Corona mit all seinen Folgen hat den Rücktritt bislang verhindert. Dass Ute Brunzel bei OT noch im Amt ist, liegt daran, dass sie ihre Geschäfte eigentlich geordnet hatte übergeben wollen. Jetzt ist sie mit ihrer Geduld am Ende. „OT ist für mich erledigt“, sagt sie. Sollte am 24. August, dem Tag der Jahreshauptversammlung, kein neuer Vorstand gewählt worden sein, werde sie bei Gericht einen Notvorstand bestellen. Der wird dann die Geschäfte übernehmen; das ist das Verfahren, wenn es nicht mehr anders geht. Besonders bitter dabei: Ute Brunzel würde genau das tun, was sie aus Liebe und Loyalität zu ihrem Verein nie hatte tun wollen.
Im Gegensatz zu OT hat es der ATSV Sebaldsbrück bereits geschafft, einen neuen Vorstand zu wählen, nachdem der Vorsitzende Jens Bunger zurücktrat. Ute Brunzel, Jens Bunger und Vahrs bisheriger Vorsitzender Uwe Jacobs gehören dem neuen SGBO-Vorstand als Stellvertretende Vorsitzende an. Mike Bleyer ist Vorstandsvorsitzender und Sprecher des Gremiums. Im November 2019 war auf der Abstimmungsversammlung der SG Arbergen-Mahndorf vorsorglich bereits der Vorstand der SG Bremen-Ost gewählt worden. Aufgrund ihrer Vermögenswerte – sie hatte drei eigene Hallen und eine Tennisanlage – und damit aus steuerrechtlichen Gründen sollte die SGAM die anderen Vereine aufnehmen. Aus juristischer Sicht wählten die Vereine den Weg der Verschmelzung und nicht der Fusion. Beide Wege hätten zur Sportgemeinschaft Bremen-Ost geführt.
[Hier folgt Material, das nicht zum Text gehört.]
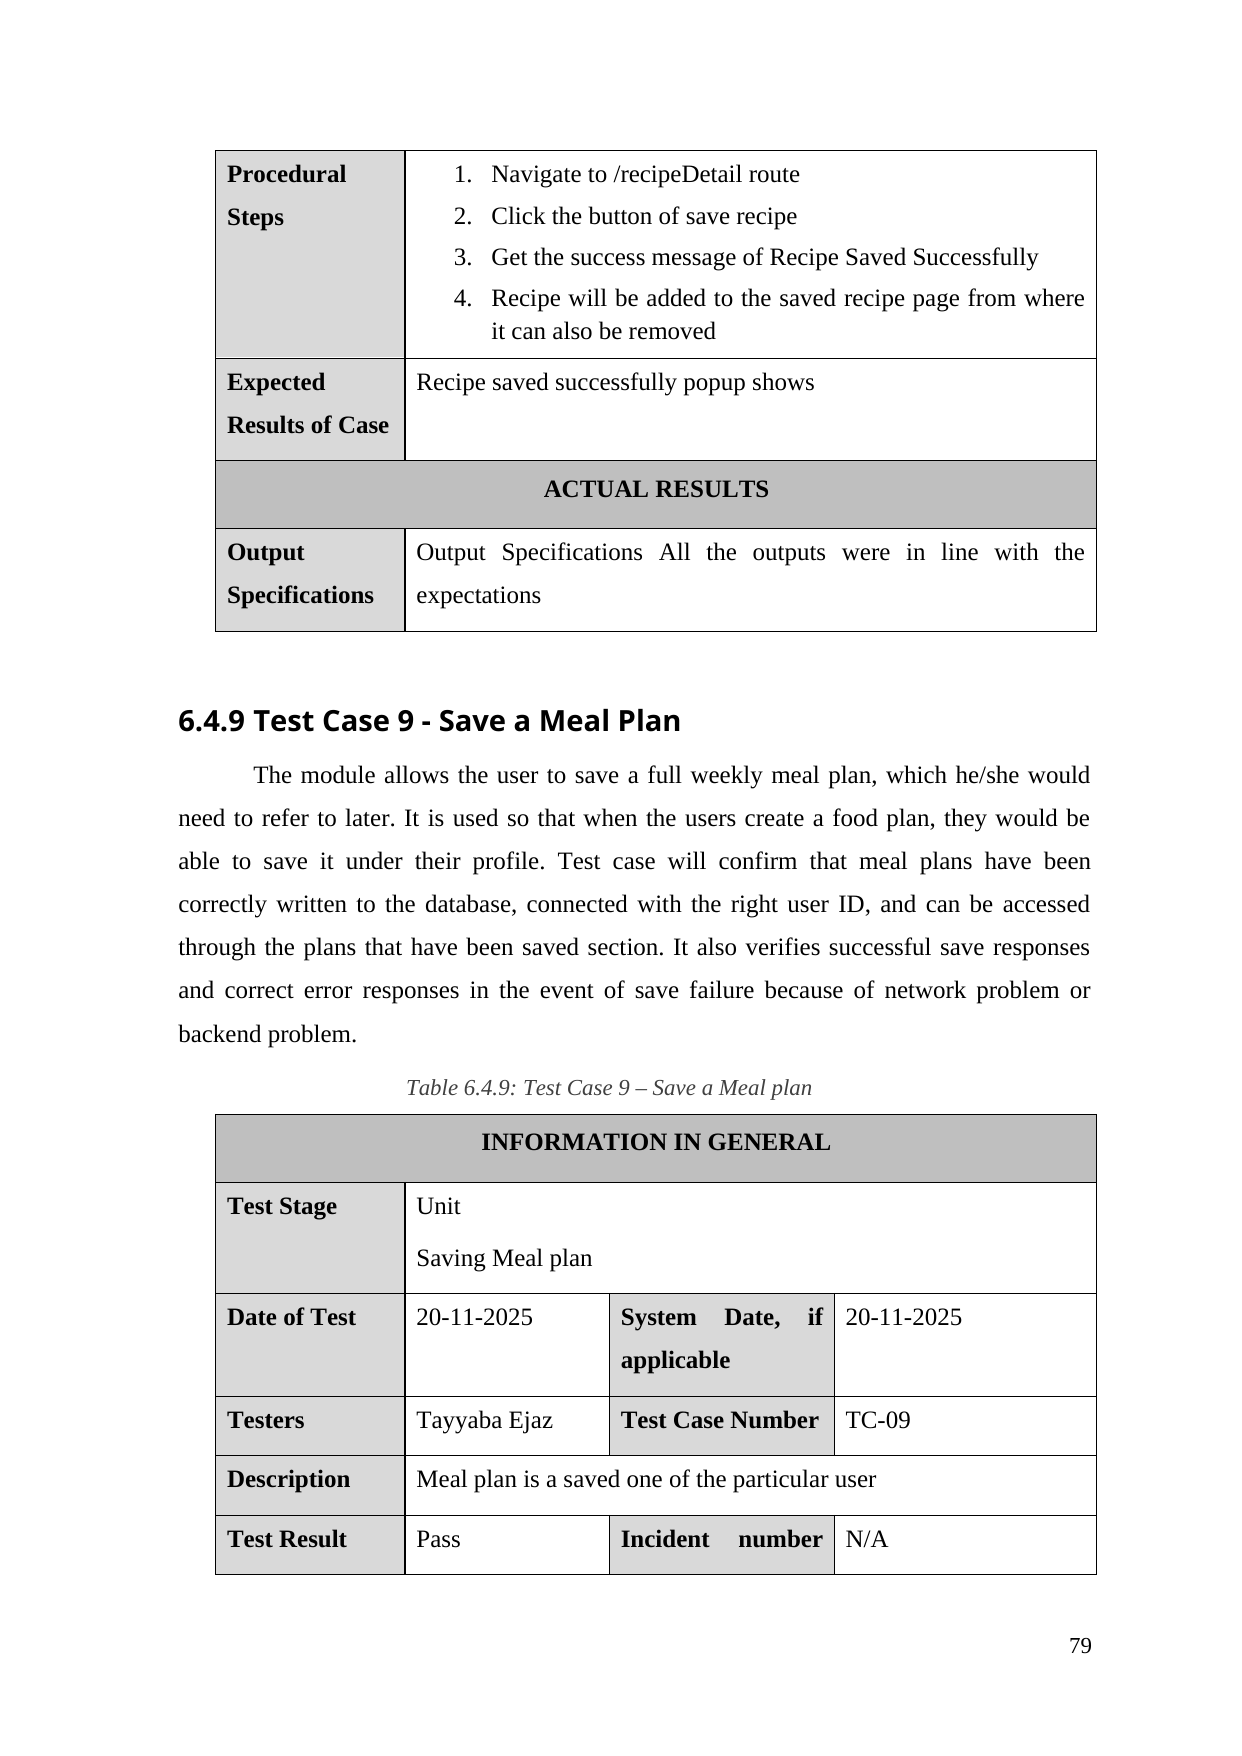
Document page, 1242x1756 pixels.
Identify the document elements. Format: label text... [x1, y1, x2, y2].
Nach den mehr oder weniger großen Verwerfungen in den Klubs wegen der Abstimmungen beginnt bei der SGBO mit ihren nunmehr etwa 2700 Mitgliedern die Arbeit erst richtig. „Jetzt müssen wir unsere Mitglieder auch von den Vorzügen der SG überzeugen“, sagt Mike Bleyer. Bei gleichem Vereinsbeitrag der Mitglieder wachse das sportliche Angebot für sie. Die SGAM bringt beispielsweise Fußball, Handball und Tennis in die Vereinsehe mit ein, der TuS Vahr – in Kooperation mit dem ATSV Sebaldsbrück – Schwimmen.
Mit mehr Mitgliedern erhofft sich die SGBO auch mehr Gewicht bei politischen Entscheidungen. Eine wichtige ist derzeit in aller Munde: die zukünftige Nutzung des Geländes der Galopprennbahn. „Da wollen wir uns mit einbringen“, sagt Mike Bleyer. Uwe Jacobs hat in seiner Zeit als Vahrs Vorsitzender erleben müssen, wie sich die Sportstättensituation in seinem Stadtteil kontinuierlich verschlechterte. „Die Galopprennbahn ist die letzte große Chance für den Bremer Osten“, sagt Jacobs und hofft wie Bleyer auf neue Sportanlagen. Auch deshalb, weil der TuS Vahr allein kaum etwas ausrichten konnte, habe er sich letztlich für die Zweier-Lösung mit der SGAM starkgemacht. Es ist erst einmal eine kleine Lösung, aus der aber Großes erwachsen kann.